The visitors took the lead thrice in normal time only for the home team to peg them back on each occasion, the last of the levelers – an Eden Hazard penalty – coming in the fourth minute of the time added at the end. In extra time, Chelsea finally took firm control of the tie by scoring twice through Daniel Sturridge and Ramires before Ryan Giggs scored from the spot to reduce the deficit. At the end of a pulsating 120 minutes of cup football, the final score read Chelsea 5-4 Manchester United.
After all the kerfuffle surrounding the Mark Clattenburg’s performance on Sunday’s encounter, the official for this game, Lee Mason, was bound to be cynosure of all eyes. However, the man from Bolton coped admirably with the attention and got almost all the major decisions right including award of three spot kicks in the game.
Even then though, Chelsea manager Roberto Di Matteo still sounded sour over the last weekend’s result which he perceived as an injustice.
“It’s not been the easiest few days we have had but we wanted to show tonight that Sunday’s game was heavily influenced by the officials.” – Di Matteo told BBC Sport.
The criticism aimed at Clattenburg probably betrayed the pressure Di Matteo has been put under not only due to the two defeats in a row (previous one being to Shakhtar Donetsk in Champions League) but also because of the seriousness of the charges being leveled at Clattenburg by the club.
But while Di Matteo heaped praise on the character displayed by his own players, particularly John Obi Mikel and Juan Mata, Sir Alex Ferguson bemoaned his team’s inability to see off the game in the closing stages of normal time and pointed the finger of blame towards one particular player.
“We gave the ball away for the third goal. We were in complete control of the match at that point, playing really good football and all we needed to do was see the game out and keep possession.
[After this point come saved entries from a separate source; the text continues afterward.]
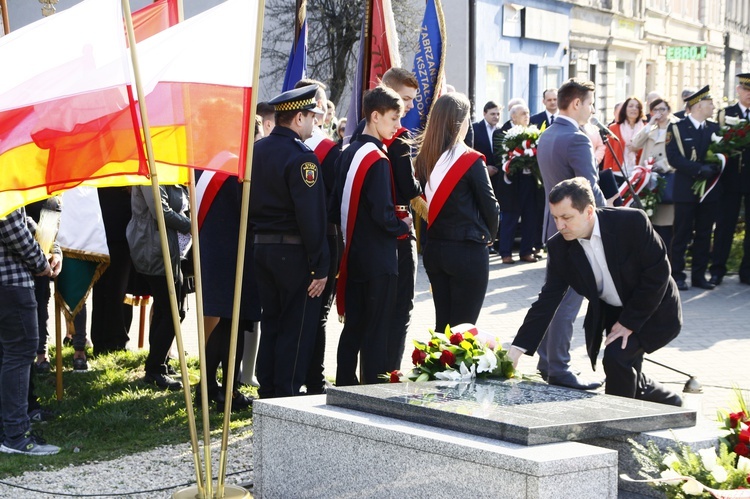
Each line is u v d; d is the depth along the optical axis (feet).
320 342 22.06
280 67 79.66
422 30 24.11
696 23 132.46
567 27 93.30
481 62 79.25
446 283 21.39
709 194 37.29
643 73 113.80
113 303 27.37
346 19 75.87
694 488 11.79
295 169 19.17
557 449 12.26
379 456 13.62
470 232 20.75
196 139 14.48
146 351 28.09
Nani decided to try and beat a player, lost the ball and we ended up conceding a penalty kick.” – Ferguson told MUTV.
Such public admonishment had cast further doubt on the future of the Portuguese winger – who incidentally scored in the tie – at the club. It may just now be a matter of time, either January or at the end of the season, before the player is off to seek pastures anew.
Nani, however, was not the only player culpable for the defeat, as Ferguson admitted the gamble of playing two relatively inexperienced centre halves in Michael Keane and Scot Wootton – the latter conceded the late penalty and gave the ball away for Sturridge’s goal – cost his team dearly.
We took a gamble in terms of the centre-backs. It’s very difficult because one’s 19 [Michael Keane] and one’s 20 [Wootton]. It’s not easy.